As hospitals increasingly seek ways to better manage their inventory, developers have created software to support their efforts. Jump Technologies’ JumpStock, for instance, tracks how quickly providers use supplies, providing the end users with the data to back up the supply chain staff’s stocking decisions.
The tool is designed to address what the company’s CEO, John Freund, calls “the data divide.”
“There’s a lack of trust between supply chain staff and clinicians,” he said. The supply chain staff think they know how quickly goods move in and out of the system because they stock those goods, and the clinicians think they know best because they consume those goods. “There is not a good set of data for either party to rely on that would allow them to work together to reduce inventory,” he said.
To get around that, the software helps manage inventory from the loading dock to the patient, creating a feedback loop.

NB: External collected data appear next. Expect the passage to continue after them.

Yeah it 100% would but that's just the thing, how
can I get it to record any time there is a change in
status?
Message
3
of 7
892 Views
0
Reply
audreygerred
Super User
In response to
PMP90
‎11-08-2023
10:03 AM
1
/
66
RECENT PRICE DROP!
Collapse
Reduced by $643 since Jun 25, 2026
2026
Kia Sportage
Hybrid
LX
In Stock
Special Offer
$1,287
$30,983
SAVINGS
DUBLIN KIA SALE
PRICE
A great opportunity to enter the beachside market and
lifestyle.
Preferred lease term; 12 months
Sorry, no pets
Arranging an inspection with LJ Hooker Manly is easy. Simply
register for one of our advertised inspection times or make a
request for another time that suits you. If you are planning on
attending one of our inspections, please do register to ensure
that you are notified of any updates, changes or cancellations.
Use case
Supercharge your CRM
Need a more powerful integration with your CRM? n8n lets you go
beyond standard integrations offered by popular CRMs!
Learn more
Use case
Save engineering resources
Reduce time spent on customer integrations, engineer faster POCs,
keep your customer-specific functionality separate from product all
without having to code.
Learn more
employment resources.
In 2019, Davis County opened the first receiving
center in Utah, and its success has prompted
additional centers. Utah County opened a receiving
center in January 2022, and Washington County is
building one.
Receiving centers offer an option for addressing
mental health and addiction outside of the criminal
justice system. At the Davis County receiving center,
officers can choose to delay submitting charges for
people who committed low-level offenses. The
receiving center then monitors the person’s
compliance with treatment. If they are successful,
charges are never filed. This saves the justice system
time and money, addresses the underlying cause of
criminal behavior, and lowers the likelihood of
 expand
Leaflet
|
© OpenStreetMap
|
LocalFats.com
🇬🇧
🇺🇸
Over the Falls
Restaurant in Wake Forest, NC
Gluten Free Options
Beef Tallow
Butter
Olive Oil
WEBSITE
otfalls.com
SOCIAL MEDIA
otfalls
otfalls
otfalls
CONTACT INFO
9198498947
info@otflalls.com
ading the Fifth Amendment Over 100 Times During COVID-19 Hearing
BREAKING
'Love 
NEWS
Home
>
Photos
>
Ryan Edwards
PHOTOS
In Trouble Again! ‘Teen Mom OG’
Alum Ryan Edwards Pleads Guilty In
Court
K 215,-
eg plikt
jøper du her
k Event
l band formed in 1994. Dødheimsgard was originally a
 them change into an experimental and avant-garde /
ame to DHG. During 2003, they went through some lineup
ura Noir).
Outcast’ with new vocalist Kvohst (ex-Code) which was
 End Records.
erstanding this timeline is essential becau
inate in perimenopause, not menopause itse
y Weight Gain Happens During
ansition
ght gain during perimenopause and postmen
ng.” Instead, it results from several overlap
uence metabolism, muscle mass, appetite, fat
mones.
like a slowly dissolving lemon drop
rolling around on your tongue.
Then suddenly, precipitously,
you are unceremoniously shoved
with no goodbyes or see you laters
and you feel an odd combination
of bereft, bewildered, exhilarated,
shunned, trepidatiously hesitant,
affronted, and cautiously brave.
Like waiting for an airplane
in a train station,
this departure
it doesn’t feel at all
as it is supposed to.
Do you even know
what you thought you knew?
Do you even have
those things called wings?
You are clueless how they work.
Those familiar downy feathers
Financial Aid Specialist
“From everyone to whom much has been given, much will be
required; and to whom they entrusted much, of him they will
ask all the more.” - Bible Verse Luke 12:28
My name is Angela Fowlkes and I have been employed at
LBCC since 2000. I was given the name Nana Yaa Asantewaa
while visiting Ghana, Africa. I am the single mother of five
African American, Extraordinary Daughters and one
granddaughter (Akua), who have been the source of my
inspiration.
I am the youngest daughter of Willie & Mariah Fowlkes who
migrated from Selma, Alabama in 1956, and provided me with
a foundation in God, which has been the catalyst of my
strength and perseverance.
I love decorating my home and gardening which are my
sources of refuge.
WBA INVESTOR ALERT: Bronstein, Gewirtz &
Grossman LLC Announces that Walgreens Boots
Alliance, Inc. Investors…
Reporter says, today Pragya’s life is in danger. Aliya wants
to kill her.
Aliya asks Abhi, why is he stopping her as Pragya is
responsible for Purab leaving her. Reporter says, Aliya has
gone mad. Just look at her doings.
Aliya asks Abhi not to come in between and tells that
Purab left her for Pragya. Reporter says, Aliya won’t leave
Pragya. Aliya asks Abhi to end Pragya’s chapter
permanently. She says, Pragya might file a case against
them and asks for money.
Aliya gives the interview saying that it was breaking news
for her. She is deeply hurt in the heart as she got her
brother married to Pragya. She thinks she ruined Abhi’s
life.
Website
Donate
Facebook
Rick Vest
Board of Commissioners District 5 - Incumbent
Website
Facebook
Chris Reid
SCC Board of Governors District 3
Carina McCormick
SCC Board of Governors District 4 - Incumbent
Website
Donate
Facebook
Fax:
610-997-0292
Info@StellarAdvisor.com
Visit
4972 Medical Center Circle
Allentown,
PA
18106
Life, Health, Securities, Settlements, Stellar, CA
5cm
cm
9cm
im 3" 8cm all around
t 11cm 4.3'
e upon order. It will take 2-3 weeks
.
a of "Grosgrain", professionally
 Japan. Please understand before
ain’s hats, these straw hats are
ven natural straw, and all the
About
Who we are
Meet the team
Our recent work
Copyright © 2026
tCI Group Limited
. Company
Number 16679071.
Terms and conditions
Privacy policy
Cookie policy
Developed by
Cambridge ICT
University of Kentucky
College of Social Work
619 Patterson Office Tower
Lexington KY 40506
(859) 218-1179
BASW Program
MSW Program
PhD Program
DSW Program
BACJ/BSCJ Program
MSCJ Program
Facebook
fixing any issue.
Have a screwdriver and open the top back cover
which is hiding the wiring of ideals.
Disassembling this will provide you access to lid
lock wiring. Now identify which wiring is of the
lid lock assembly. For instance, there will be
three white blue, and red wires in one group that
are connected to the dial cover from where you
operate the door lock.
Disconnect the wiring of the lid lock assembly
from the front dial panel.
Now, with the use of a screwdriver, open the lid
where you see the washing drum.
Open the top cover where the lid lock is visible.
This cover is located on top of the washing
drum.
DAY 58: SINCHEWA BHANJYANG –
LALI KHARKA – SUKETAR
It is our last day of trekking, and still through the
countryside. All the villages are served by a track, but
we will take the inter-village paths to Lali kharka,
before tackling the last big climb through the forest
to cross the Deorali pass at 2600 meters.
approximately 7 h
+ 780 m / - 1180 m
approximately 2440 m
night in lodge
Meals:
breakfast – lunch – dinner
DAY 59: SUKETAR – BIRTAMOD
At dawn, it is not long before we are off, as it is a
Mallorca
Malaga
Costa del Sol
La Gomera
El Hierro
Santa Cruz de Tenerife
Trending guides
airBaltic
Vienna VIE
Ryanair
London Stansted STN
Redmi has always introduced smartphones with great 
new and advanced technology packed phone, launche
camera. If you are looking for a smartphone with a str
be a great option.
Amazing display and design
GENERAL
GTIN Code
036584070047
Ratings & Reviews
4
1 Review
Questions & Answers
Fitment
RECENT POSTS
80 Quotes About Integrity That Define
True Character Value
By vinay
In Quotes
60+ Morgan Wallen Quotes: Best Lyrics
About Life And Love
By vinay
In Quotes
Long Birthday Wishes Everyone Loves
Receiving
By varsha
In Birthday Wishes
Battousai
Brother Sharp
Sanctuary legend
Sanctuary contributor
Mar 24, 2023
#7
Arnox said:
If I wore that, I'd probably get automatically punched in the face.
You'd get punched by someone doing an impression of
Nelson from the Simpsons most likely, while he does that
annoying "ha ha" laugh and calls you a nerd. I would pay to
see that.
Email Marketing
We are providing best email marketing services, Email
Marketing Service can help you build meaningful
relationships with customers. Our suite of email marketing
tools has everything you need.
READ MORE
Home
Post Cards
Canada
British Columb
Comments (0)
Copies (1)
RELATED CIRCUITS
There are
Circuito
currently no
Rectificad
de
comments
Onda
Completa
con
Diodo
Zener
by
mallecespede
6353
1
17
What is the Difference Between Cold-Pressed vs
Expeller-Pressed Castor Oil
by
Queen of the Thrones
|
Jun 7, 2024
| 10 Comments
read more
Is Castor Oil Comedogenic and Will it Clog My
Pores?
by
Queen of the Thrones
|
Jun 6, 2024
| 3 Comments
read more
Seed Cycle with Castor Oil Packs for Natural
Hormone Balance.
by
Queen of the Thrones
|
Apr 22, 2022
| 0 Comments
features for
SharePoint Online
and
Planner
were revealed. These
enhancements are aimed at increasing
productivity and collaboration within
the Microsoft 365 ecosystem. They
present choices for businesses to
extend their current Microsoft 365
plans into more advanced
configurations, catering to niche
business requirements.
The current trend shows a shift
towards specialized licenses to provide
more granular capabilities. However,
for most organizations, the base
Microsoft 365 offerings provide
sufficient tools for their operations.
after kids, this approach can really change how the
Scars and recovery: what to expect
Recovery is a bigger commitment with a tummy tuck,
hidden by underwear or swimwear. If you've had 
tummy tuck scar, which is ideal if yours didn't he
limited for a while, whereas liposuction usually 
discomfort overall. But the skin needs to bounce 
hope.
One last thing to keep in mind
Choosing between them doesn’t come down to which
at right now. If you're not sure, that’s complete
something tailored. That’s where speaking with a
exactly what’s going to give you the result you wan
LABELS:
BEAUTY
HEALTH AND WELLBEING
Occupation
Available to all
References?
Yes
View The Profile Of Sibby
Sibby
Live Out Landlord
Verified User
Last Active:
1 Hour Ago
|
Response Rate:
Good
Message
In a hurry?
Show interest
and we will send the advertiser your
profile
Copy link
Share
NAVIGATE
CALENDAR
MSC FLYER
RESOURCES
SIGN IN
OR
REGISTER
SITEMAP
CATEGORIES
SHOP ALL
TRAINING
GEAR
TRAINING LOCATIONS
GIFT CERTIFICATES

A report for clinicians shows the velocity of supplies—how quickly they move off the shelf—so they can see what’s being used.
“Looking at that data, clinicians can agree with supply chain staff on the changes they want to make, because they have data that everyone agrees on,” Freund said.
In the end, he said, that cuts the amount of supplies on hand, making the entire system more efficient.
At Chesapeake Regional Healthcare, for example, since putting the JumpStock software in place, the organization has reduced on-hand labor and delivery supplies by 40%. In four months, they also reduced inventory in one nursing unit by 64%.
“Over time, this approach will free up cash and improve cash flow, and you’ll run a more efficient operation,” Austin said. “It’s a little less immediate, but that doesn’t mean it’s not significant.”
The quality component
More efficient inventory management means not only cost savings but also better quality care, Spectrum’s Selles said. Right now, he said, “we have the approach of more inventory is better, because the risk of running out of a critical supply is harm to a patient.” But because of that, there’s a lot of waste.
What’s more, if a hospital doesn’t manage its inventory well and a medical device recall is issued, for instance, the supply chain staff might not know if their devices are affected.
The problem of expiration dates isn’t unique to healthcare, Selles said, but its effects are potentially more profound. “If I work for Target and we expire a pallet of yogurt, that’s a problem, but it’s a wholly different story than if I expire medical devices that end up in point-of-care situations,” he said.
Even so, getting providers and supply chain staff to use these newfangled systems can be tough.
“Even within the past five to eight years, I’ve seen hospitals go out and buy demand and supply planning tools, and they don’t trust them,” Conlin said. “Or they’ll work back channels and maintain spreadsheets.”
But things are looking up, albeit not for ideal reasons. “Physicians, just in understanding how dire some of the finances can be, are starting to play nice,” he said. “There’s trust in performance.”